Start of INFORMATION SUPPLIED

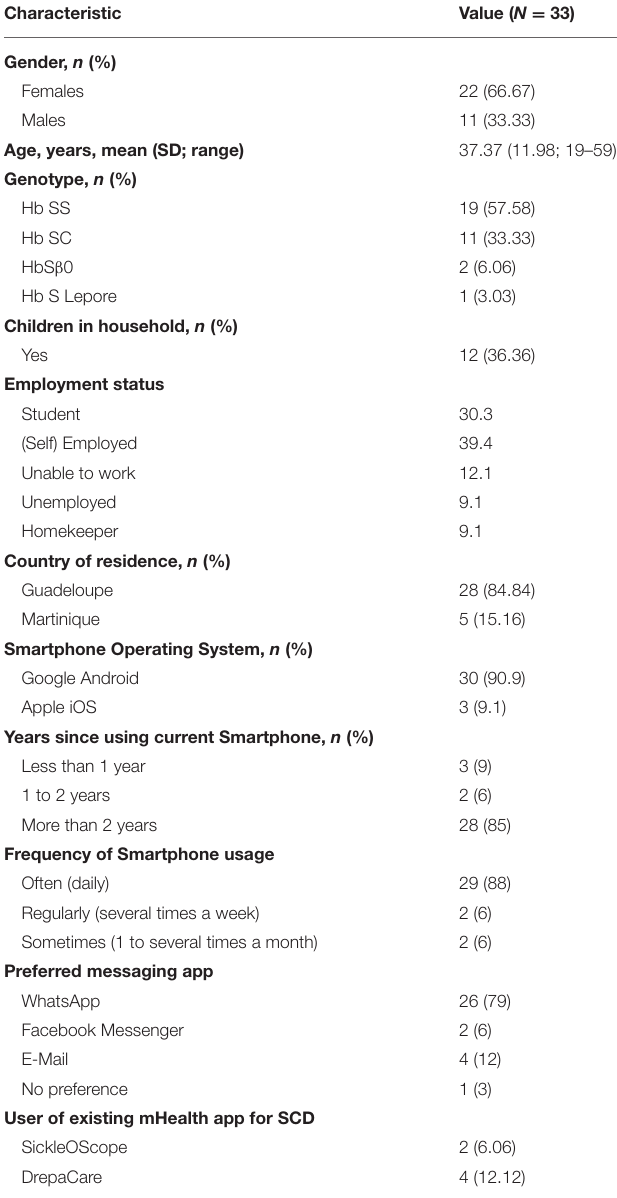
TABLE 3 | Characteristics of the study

End of INFORMATION SUPPLIED
Start of INFORMATION SUPPLIED

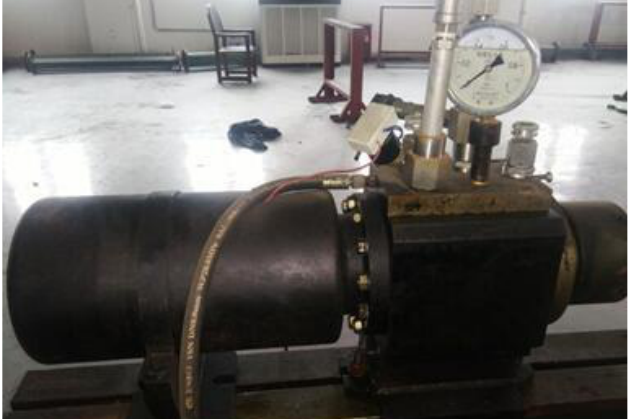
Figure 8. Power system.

End of INFORMATION SUPPLIED
Start of INFORMATION SUPPLIED

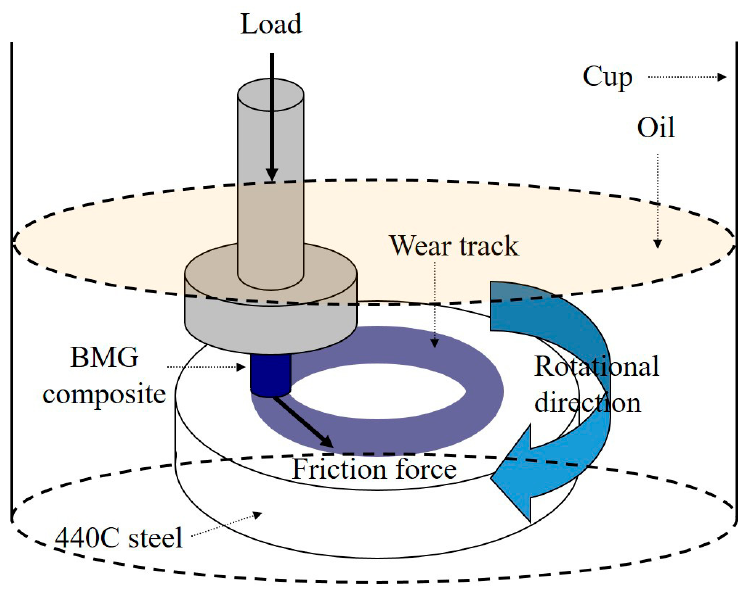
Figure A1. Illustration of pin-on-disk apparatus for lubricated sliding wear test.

End of INFORMATION SUPPLIED

▸ ASSIGNED TASK
Going through the data above, state how many lines include the word "Figure"; only that number is needed.

▸ SOLUTION
2